Document segment

※ ※ ※

Performance. After spending two days onboard the Grady-White 366 Canyon in some wicked 20-knot-plus winds, I concluded that this word pretty much sums up this mammoth center console.
The first and most obvious reason for this opinion came from the fact that my test vessel was outfitted with three, monster-size, 804-pound, 350-hp V8 Yamaha four-stroke outboards. Twin 350s are standard with the boat's $361,000 base price; the third engine will run you a $41,000 up charge. According to Grady-White, the 366's average cruise speed with twins will be about the same 35.8 mph I recorded on test day, but the 55-mph top-end speed I measured will drop by about 10 mph.
Either way, I found her big motors, which occupy the transom of this beamy (13'2") beast, to be quite efficient. With the trio humming along at 4000 rpm (they're rated at 6000 rpm), the 366 cut cross the North Carolina's Pamlico River at cruise speed while burning a total of 35.4 gph for 1.01 mpg. With her 420-gallon fuel capacity and a ten-percent reserve, this gives the boat a 365-statutemile range. At WOT, the 366 drops to 0.53 mpg and her range is reduced to 191 statute miles. Nevertheless, firewalling the throttles is serious fun to do now and then.
This vessel's big beam, which carries well aft, combined with her Hunt-drawn SeaV2 hull, a continually variable-deadrise design with a sharp entry for slicing and modified aftersections to enhance lift, provided my test boat with a stable ride at all speeds.
I spent a good amount time at her wheel on day two, running her in a confused seas at the confluence of the Alligator and Pamlico rivers while that big wind pushed in from the East. Yet the 366 did a solid job of running arrow-straight while cutting down the chop. In fact, during a good hour-long run across the whitecapped water at a steady 35 mph, salt-spray drops hit the wraparound composite windshield just once.

※ ※ ※

Named joint coordinates:
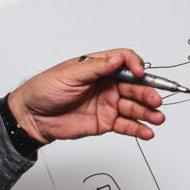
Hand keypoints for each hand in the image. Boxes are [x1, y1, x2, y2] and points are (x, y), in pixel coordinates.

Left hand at [7, 49, 165, 144]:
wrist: (32, 117)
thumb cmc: (46, 90)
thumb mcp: (70, 74)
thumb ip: (96, 67)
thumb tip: (118, 58)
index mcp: (100, 67)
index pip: (125, 61)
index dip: (136, 66)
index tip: (139, 73)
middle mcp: (108, 84)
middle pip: (136, 86)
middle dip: (148, 93)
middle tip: (155, 100)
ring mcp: (109, 103)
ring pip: (135, 106)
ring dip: (148, 112)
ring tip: (157, 118)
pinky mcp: (107, 122)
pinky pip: (127, 125)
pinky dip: (139, 128)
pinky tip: (147, 131)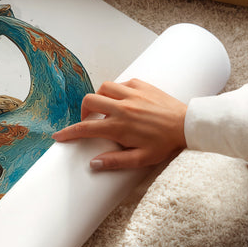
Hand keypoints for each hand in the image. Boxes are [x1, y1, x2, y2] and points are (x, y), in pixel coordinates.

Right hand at [52, 78, 187, 170]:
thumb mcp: (141, 159)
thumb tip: (93, 164)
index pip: (85, 128)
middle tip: (89, 121)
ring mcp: (132, 94)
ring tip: (106, 109)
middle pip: (89, 101)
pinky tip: (123, 100)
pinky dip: (117, 90)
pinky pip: (122, 83)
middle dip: (83, 111)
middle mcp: (122, 107)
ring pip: (103, 87)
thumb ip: (116, 162)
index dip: (68, 133)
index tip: (59, 136)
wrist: (188, 125)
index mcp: (119, 126)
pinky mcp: (142, 85)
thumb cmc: (166, 144)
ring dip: (100, 97)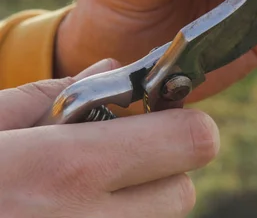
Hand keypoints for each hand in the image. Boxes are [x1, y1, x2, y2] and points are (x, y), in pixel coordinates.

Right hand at [0, 59, 218, 216]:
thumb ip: (50, 95)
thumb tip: (110, 67)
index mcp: (71, 168)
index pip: (193, 140)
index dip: (184, 123)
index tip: (156, 115)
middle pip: (182, 192)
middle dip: (161, 168)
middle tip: (113, 156)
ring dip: (137, 202)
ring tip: (81, 189)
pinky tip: (67, 211)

※ ※ ※

Tasks to complete
• A. Reproduce word for word the passage of the boat review that opens with the words containing "Either way, I" and closes with "at all speeds.".
• B. List every figure in the boat review that is given in gallons or in a gallon-based unit such as gph or mpg.

Replies
• A.
Either way, I found her big motors, which occupy the transom of this beamy (13'2") beast, to be quite efficient. With the trio humming along at 4000 rpm (they're rated at 6000 rpm), the 366 cut cross the North Carolina's Pamlico River at cruise speed while burning a total of 35.4 gph for 1.01 mpg. With her 420-gallon fuel capacity and a ten-percent reserve, this gives the boat a 365-statutemile range. At WOT, the 366 drops to 0.53 mpg and her range is reduced to 191 statute miles. Nevertheless, firewalling the throttles is serious fun to do now and then.
This vessel's big beam, which carries well aft, combined with her Hunt-drawn SeaV2 hull, a continually variable-deadrise design with a sharp entry for slicing and modified aftersections to enhance lift, provided my test boat with a stable ride at all speeds.

• B.
- 35.4 gph
- 1.01 mpg
- 420-gallon
- 0.53 mpg